#### [PROBLEM DESCRIPTION]
Which lines of the data contain the string "para"? Show each of them.

[Dataset entries]
******************************
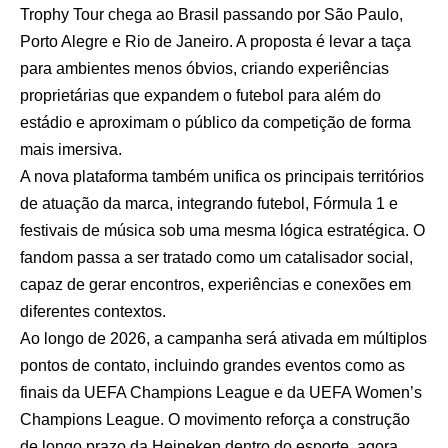
Trophy Tour chega ao Brasil passando por São Paulo,
Porto Alegre e Rio de Janeiro. A proposta é levar a taça
para ambientes menos óbvios, criando experiências
proprietárias que expandem o futebol para além do
estádio e aproximam o público da competição de forma
mais imersiva.
A nova plataforma também unifica os principais territórios
de atuação da marca, integrando futebol, Fórmula 1 e
festivais de música sob uma mesma lógica estratégica. O
fandom passa a ser tratado como um catalisador social,
capaz de gerar encontros, experiências e conexões em
diferentes contextos.
Ao longo de 2026, a campanha será ativada em múltiplos
pontos de contato, incluindo grandes eventos como as
finais da UEFA Champions League e da UEFA Women’s
Champions League. O movimento reforça a construção
de longo prazo da Heineken dentro do esporte, agora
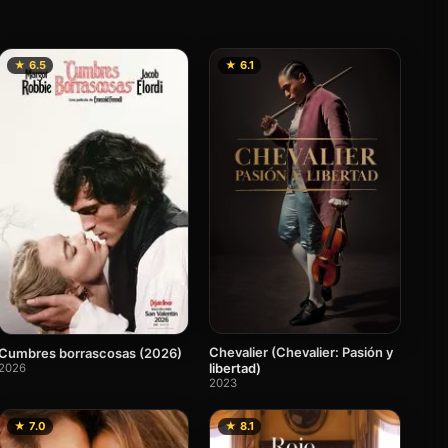
★ 6.5
★ 6.1
Chevalier (Chevalier: Pasión y
Cumbres borrascosas (2026)
libertad)
2026
2023
★ 7.0
★ 8.1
******************************
#### [OUTPUT OF THE EXERCISE]
para ambientes menos óbvios, criando experiências
proprietárias que expandem o futebol para além do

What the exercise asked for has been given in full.